» **Exercise requirements**:
[1] According to the Caffe64 page, what ABI must a system respond to in order to run the library?
[2] Continue the Caffe64 page from its last line.

» **Document passage**:
- - -
Home

Awesome

Welcome to Caffe64!

We got sick and tired of complicated dependency wrangling and code bloat, and set out to make the simplest and smallest, yet remarkably functional, neural network library.

We are finally at our April 1 Release (v4.1.2018).

Requirements

Try our simple 3-item checklist to see if you're ready to upgrade to Caffe64.

If so, you're set!

Why make a new library?

Installing a new neural network library is typically a tremendous pain because of onerous dependencies, python version hell, complicated Makefiles, and massive code bloat. We've decided to ditch all of this and release a library that we think is the easiest to compile and most lightweight neural network library, period.

We've took a radical look at the dependencies and found that every single piece of external code, from python to MKL to even the C standard library can be safely ditched. All you need is a system that responds to the x86_64 syscall ABI and a processor that supports SSE (up to SSE3 which is like ~10 years old). If your system doesn't provide /dev/urandom, you'll also need a workaround (see FAQ). But other than that, there literally no dependencies!

Getting Started

If you've used caffe before, you'll feel right at home. Let's make caffe64!
- - -
» **Extracted records**:
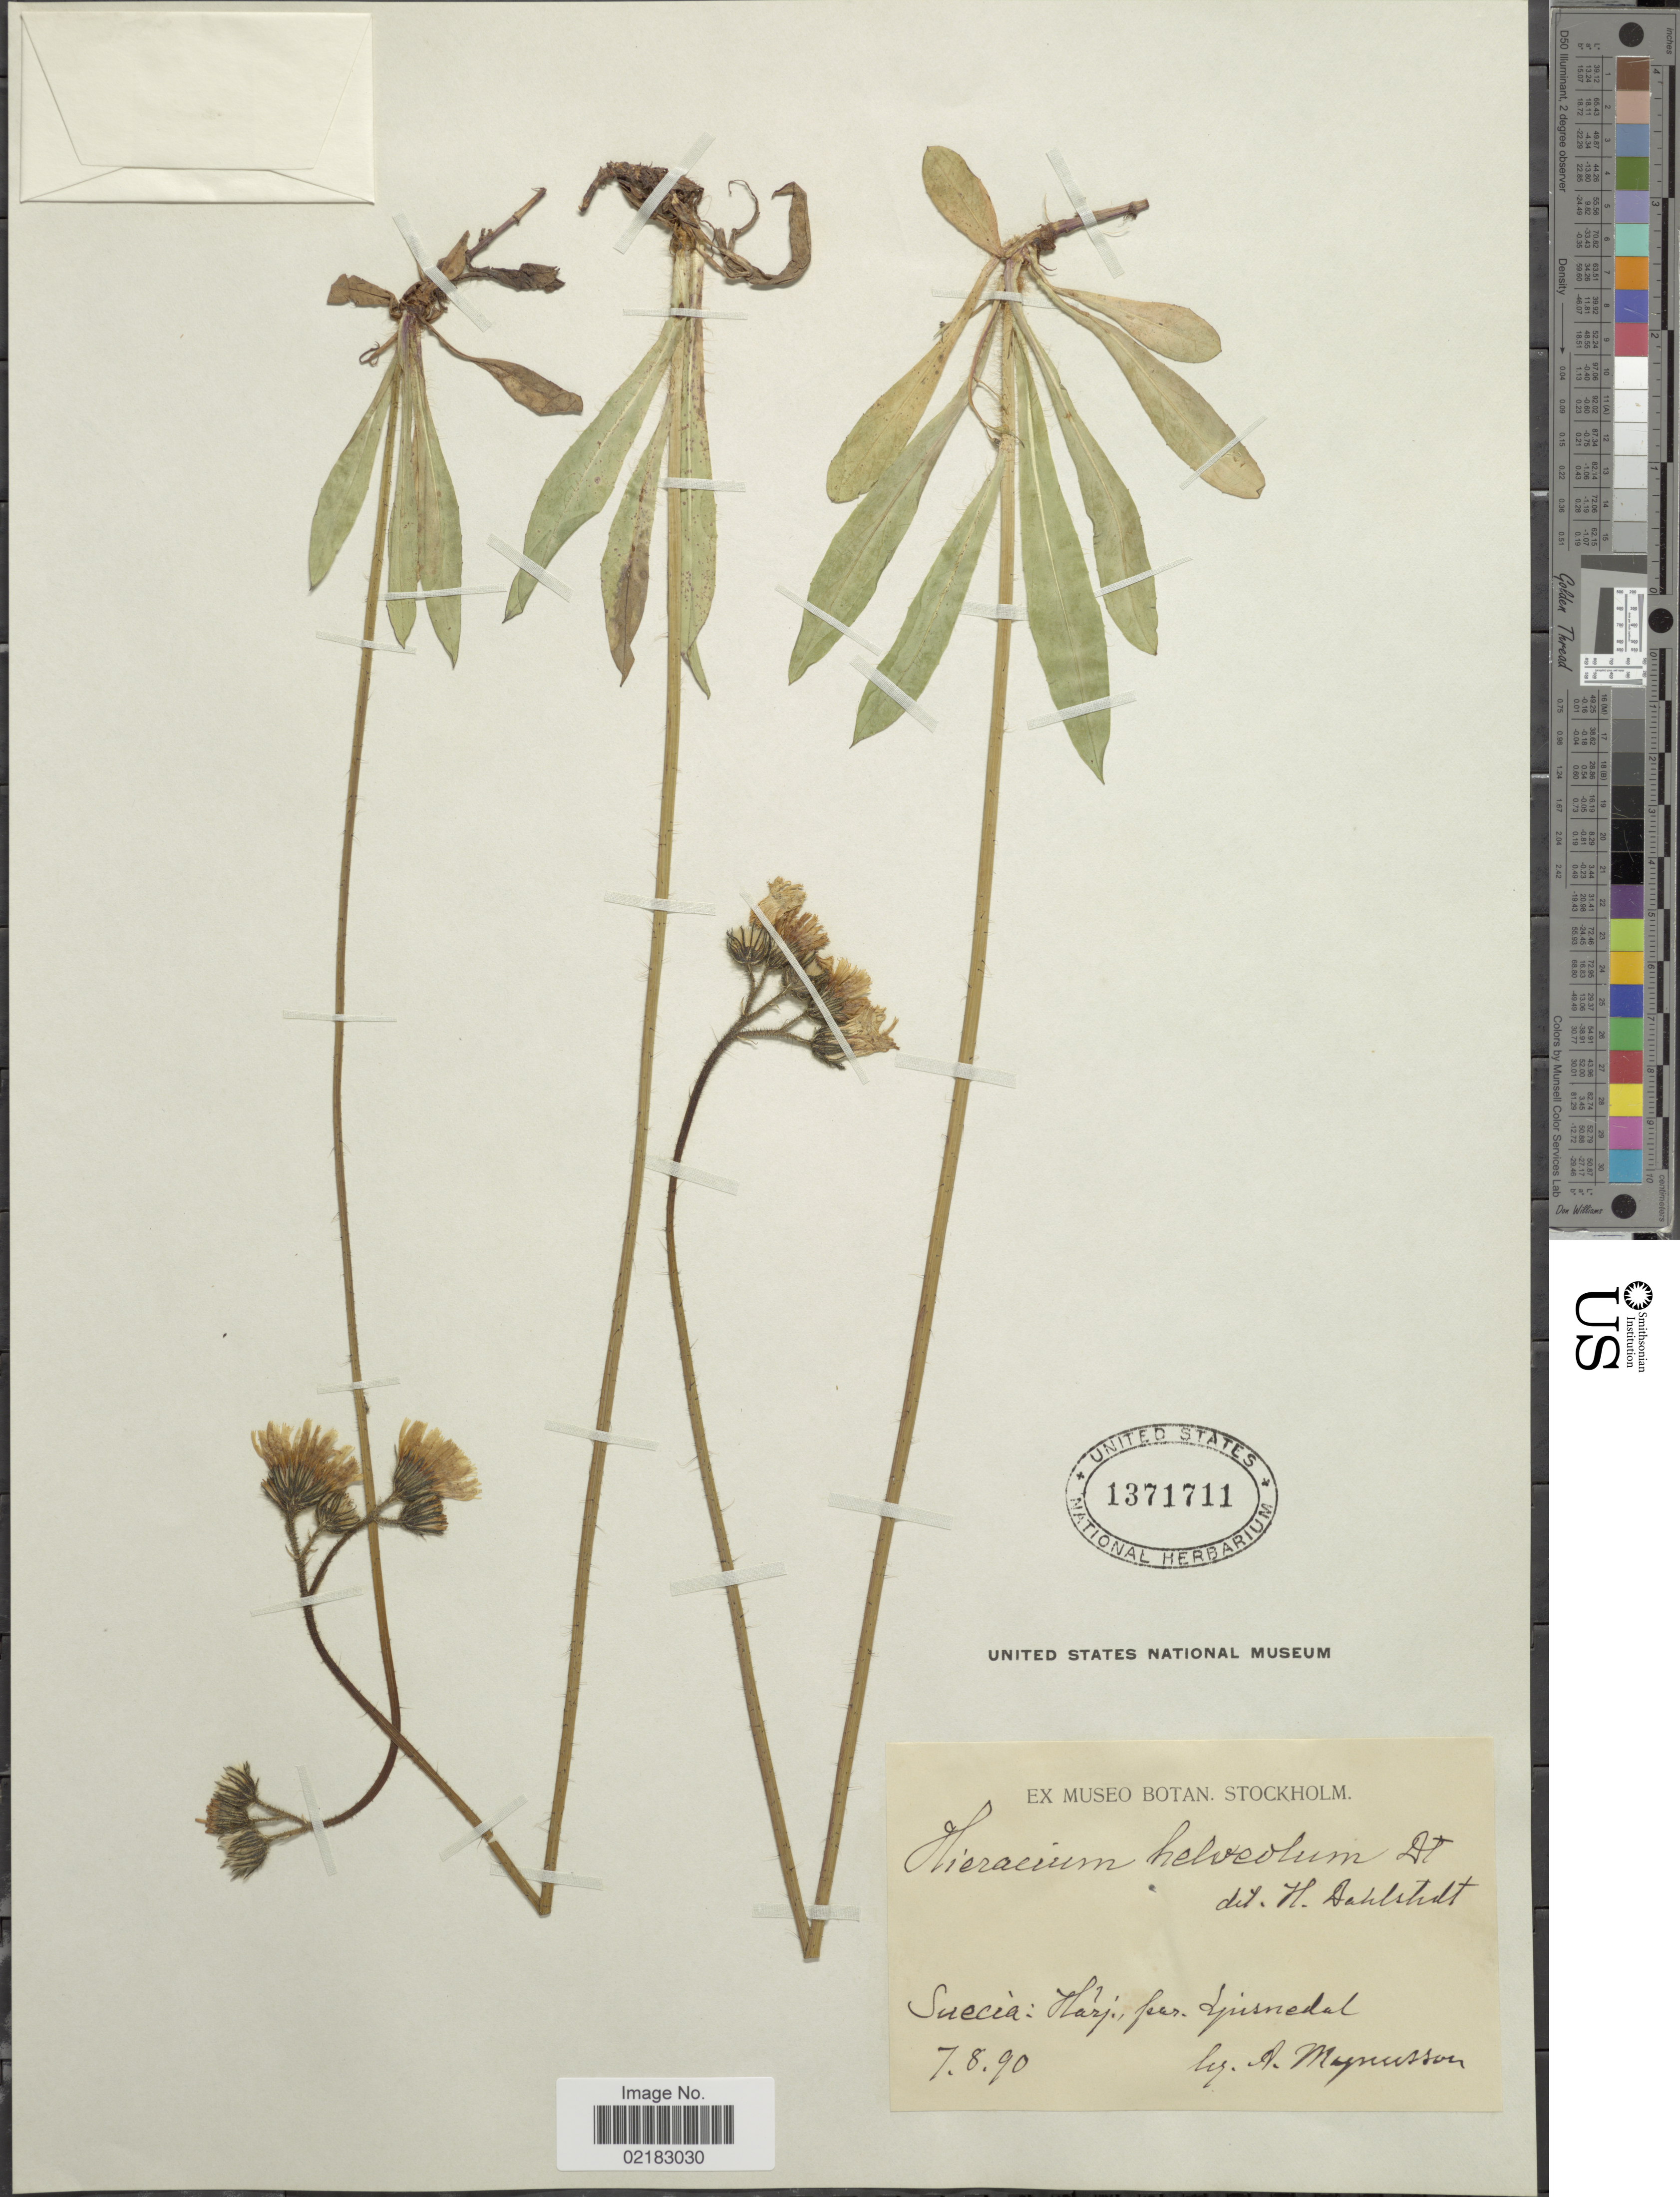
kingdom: Plantae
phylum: Tracheophyta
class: Magnoliopsida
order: Asterales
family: Asteraceae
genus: Pilosella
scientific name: Pilosella cochlearis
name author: Norrl.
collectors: A. Magnusson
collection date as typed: Transcribed d/m/y: 7/8/90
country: Sweden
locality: Suecicia, Harj, par. Ljusnedal.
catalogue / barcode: US 1371711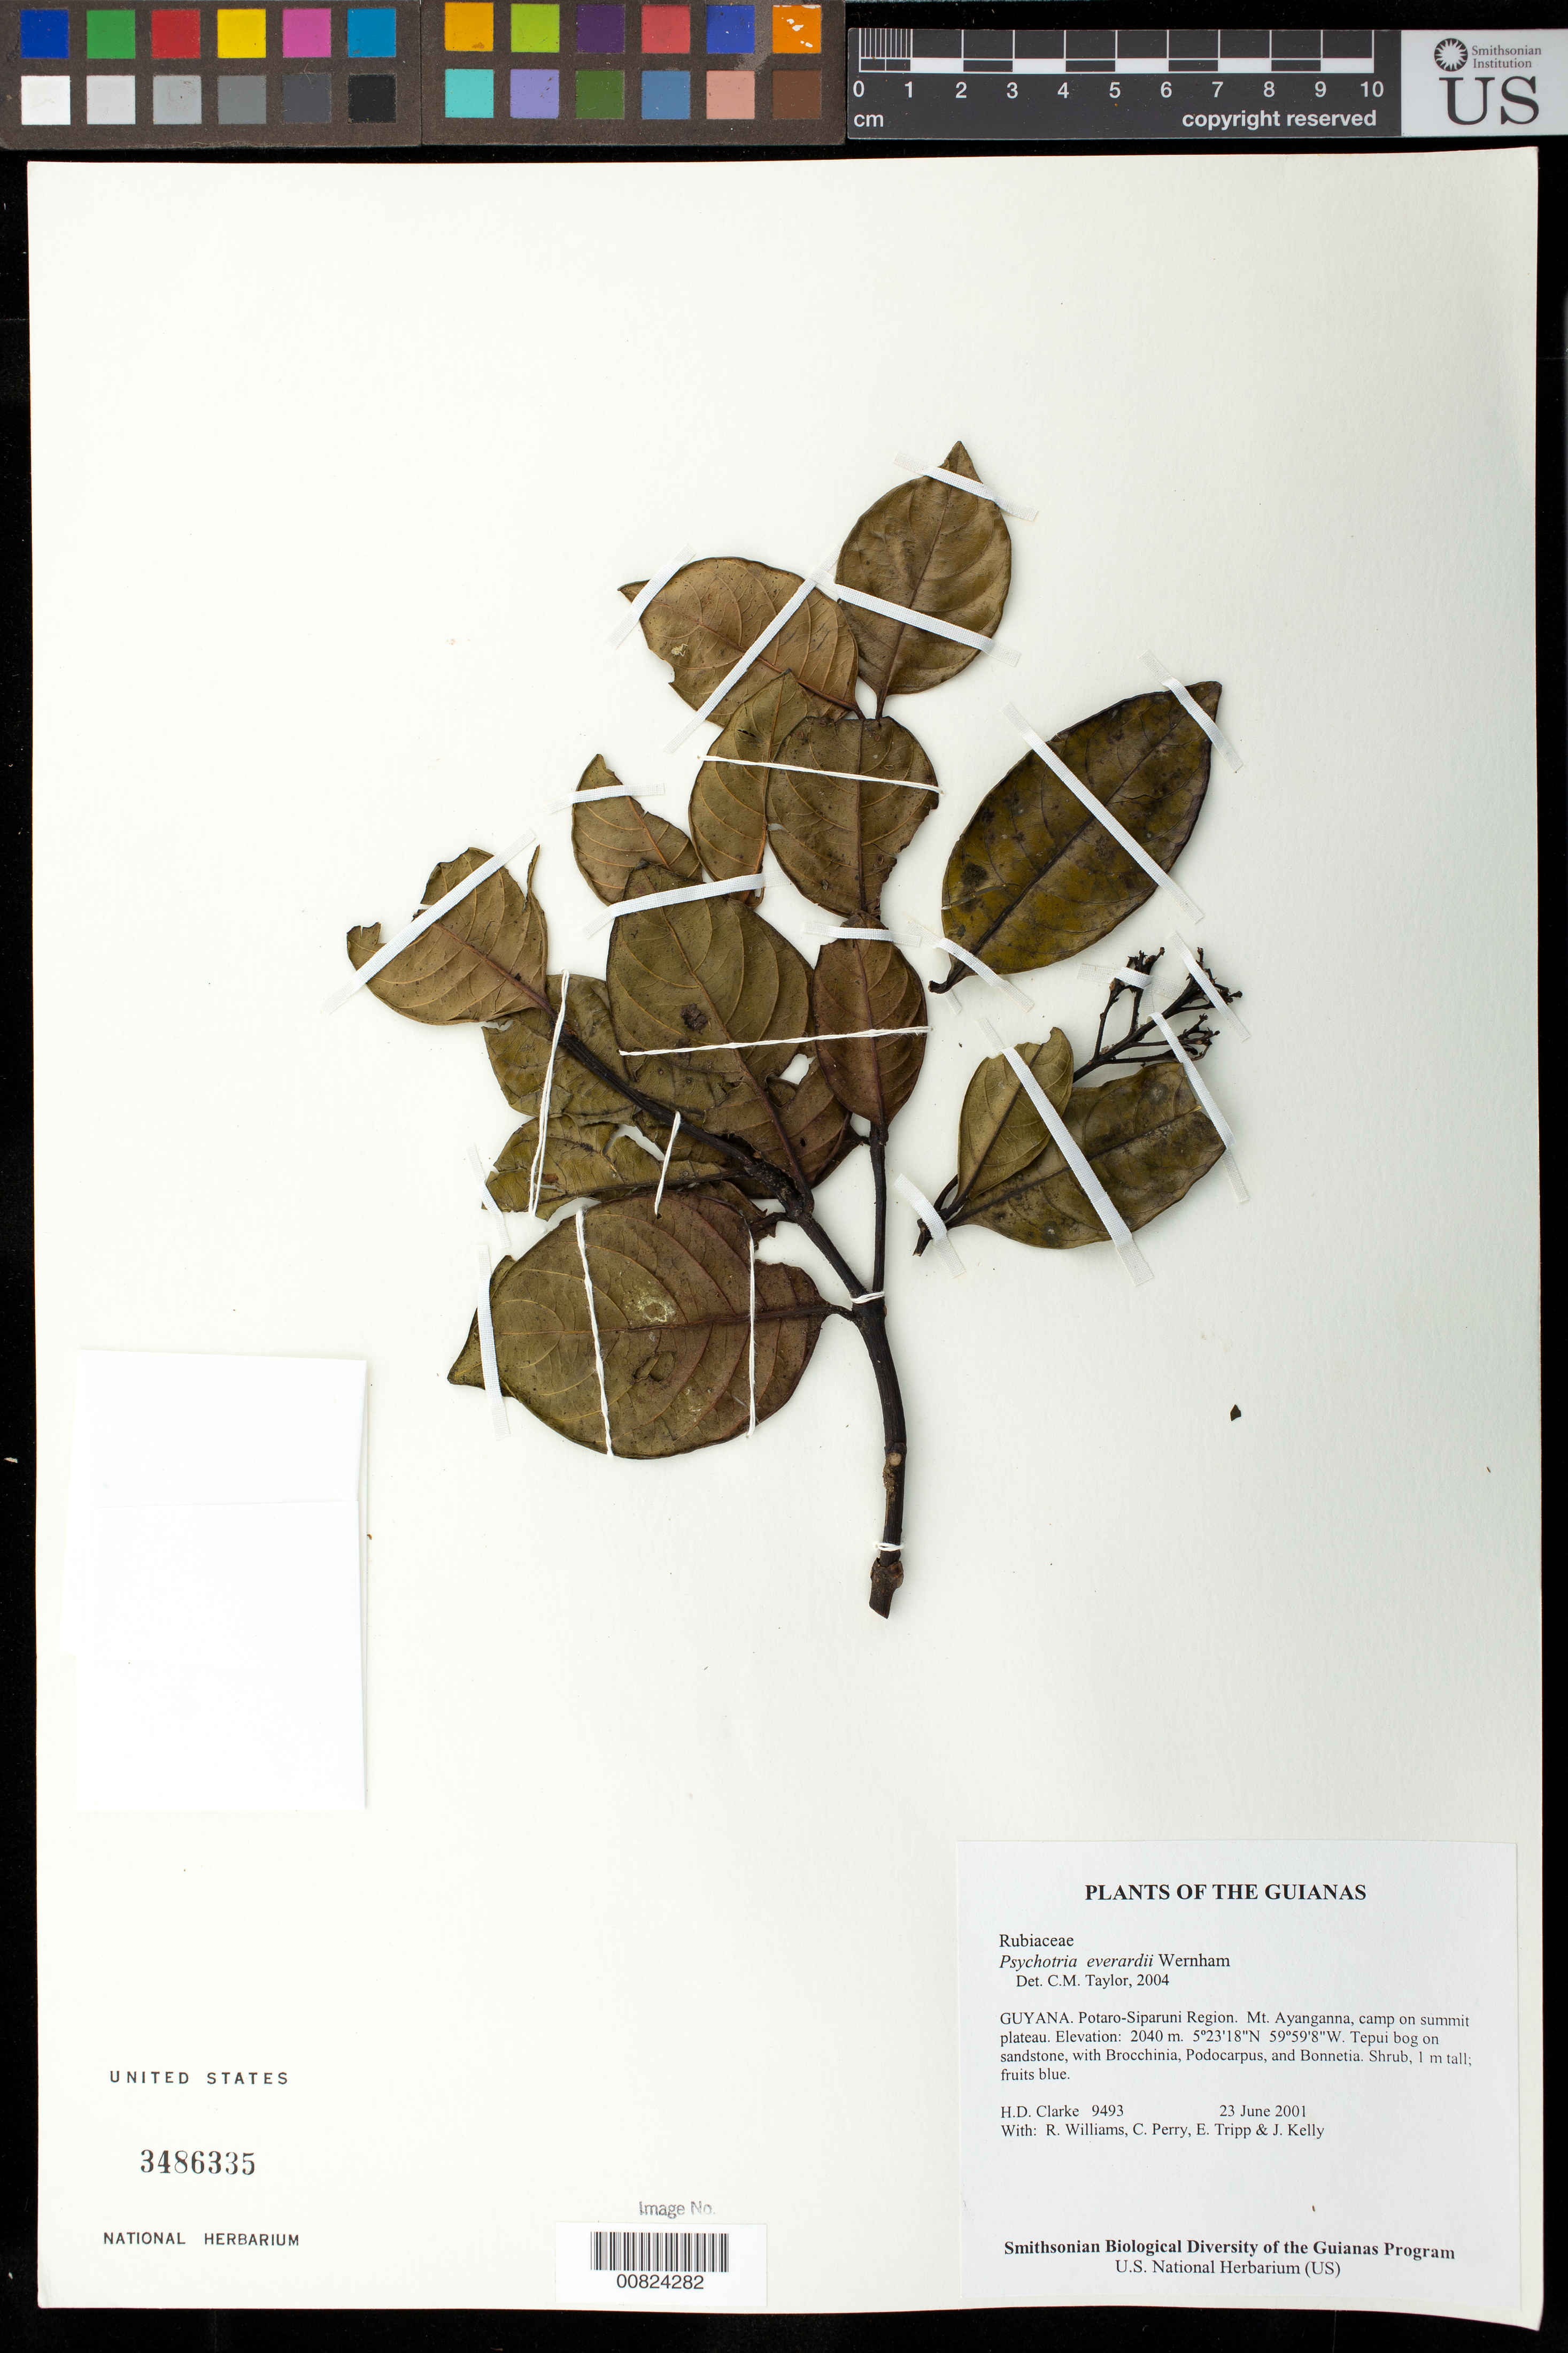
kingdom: Plantae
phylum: Tracheophyta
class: Magnoliopsida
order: Gentianales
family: Rubiaceae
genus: Palicourea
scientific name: Palicourea everardii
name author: (Wernham) Delprete & J.H. Kirkbr.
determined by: Kirkbride, J. H., Jr.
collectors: H. D. Clarke, R. Williams, C. Perry, E. Tripp & J. Kelly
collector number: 9493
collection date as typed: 23 June 2001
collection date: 2001-06-23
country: Guyana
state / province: Potaro-Siparuni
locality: Mt. Ayanganna, camp on summit plateau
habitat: Tepui bog on sandstone, with Brocchinia, Podocarpus, and Bonnetia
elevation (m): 2040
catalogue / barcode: US 3486335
- - -
» **Replies**:
[1] The x86_64 syscall ABI.

[2]
make
gcc -o caffe64 caffe64.s -nostdlib
strip caffe64

Wasn't that easy and fast!? On my machine it takes ~11ms. It's so fast that you could even run this in the inner loop of an RL algorithm!

wc -c caffe64
11368 caffe64

That's tiny (especially since it's a static executable)!

Training with Caffe64

But does it work? Let's train a fully connected network to solve mnist! First, download MNIST.

make data
cd mnist && python dl.py
--2018-03-12 12:51:30--  http://yann.lecun.com/exdb/mnist//train-images-idx3-ubyte.gz
Resolving yann.lecun.com (yann.lecun.com)... 216.165.22.6
Connecting to yann.lecun.com (yann.lecun.com)|216.165.22.6|:80... connected.

Now train a classification network to solve the task.

make clsTrain
./caffe64 train mnist/network5.txt netWeights/weights.bin mnist/optimsetting.txt 60000 mnist/mnistX.txt mnist/mnistYn.txt
   ______        ____ ____         _____  __ __
  / ____/____ _ / __// __/___     / ___/ / // /
 / /    / __ `// /_ / /_ / _ \   / __ \ / // /_
/ /___ / /_/ // __// __//  __/  / /_/ //__  __/
\____/ \__,_//_/  /_/   \___/   \____/   /_/
Parsing net...
Loading X...
Loading Y...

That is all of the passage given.